**Task goal**
Pick up the passage answering critics of Young's portrayal of the trinity and continue it from its final sentence.

**Reading text**
[Start of section]

A few examples I am aware of:
-some complain that Young failed to adequately balance the one and the three of the trinity, highliting the three at the expense of God's unity. Come on - who doesn't fail on this score in talking about the trinity. Heck, the church itself is divided east and west on where the emphasis should lie - and they're both right! All this critique says is that Young's view of God is more in the eastern tradition of Christianity than the western (to which presumably his critics belong)!
-others have complained that Young's showing of "Papa" (God the Father) bearing the same scars on his wrists that Jesus bears is inappropriate - smacks of patripassianism. After all, only Jesus the Son suffered and died (so they say). While this might be theologically correct (if Young had written a theological treatise), there is no more powerful way I can think of that Young could show the shared love of the Father and the Son for humankind and creation than by this literary device. And such assurance is what many/most of us need to hear and such assurance was what Young set himself to deliver. The theologians are right, perhaps, if you lift the incident out of the story-line but terribly wrong about its appropriateness and power within the story.

[End of section]

**Data extract**

[Start of section]

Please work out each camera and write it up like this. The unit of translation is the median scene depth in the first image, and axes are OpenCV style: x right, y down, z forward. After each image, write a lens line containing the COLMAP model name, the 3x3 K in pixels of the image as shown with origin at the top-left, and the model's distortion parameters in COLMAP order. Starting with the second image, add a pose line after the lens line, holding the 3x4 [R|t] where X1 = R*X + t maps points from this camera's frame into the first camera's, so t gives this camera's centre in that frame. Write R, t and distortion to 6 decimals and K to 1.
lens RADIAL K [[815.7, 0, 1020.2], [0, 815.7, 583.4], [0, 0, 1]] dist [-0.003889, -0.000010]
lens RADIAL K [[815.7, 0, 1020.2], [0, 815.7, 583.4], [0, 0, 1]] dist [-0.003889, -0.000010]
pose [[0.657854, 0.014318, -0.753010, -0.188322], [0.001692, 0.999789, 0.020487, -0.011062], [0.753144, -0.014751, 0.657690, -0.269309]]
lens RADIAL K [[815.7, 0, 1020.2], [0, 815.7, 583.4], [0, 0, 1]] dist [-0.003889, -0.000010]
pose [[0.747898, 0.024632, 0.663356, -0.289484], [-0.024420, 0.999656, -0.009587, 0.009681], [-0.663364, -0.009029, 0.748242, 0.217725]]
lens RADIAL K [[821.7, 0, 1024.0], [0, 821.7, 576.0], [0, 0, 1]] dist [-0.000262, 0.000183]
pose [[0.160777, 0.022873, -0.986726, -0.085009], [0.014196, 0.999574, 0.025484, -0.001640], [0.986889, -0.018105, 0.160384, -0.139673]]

[End of section]

**Task answer**
-another complaint is that Young is dismissive of the value of institutions - church, government, economics, etc. and fails to reflect a balanced theological assessment of the possibilities and pitfalls of such. Right, again, theologians; and wrong! As an issue for theological discussion, they may be right (though I'm not sure about this myself). But the reality to which Young writes is that churches by and large alienate not only the world but even many within its number from a real relationship with God, and few experience other corporate entities as supportive, trustworthy, believeable, or nurturing places. As a pastor of one of those churches, I have little or no problem affirming Young's portrayl within the context in which he writes.
Well, enough! I've gone too long already. I simply want to encourage peole to read this book for what it is - a wonderful testimony to the gracious, transforming love of God that resonates with the realism of the lead character's struggle, the depth of his pain, the psychological and emotional knots into which he is tied along with an equally realistic (theological and otherwise) portrayal or the relational and tranformative reality of the kind of relationship to which the biblical God calls each and all of us. Such gifts come along all to rarely. I hate to us squander this one by burying it in theological (mis)analysis like the above. Any such reflection, I would suggest, follows only after a deep, prayerful, and appreciative pondering of what Young (and God!) are doing in and through THE SHACK.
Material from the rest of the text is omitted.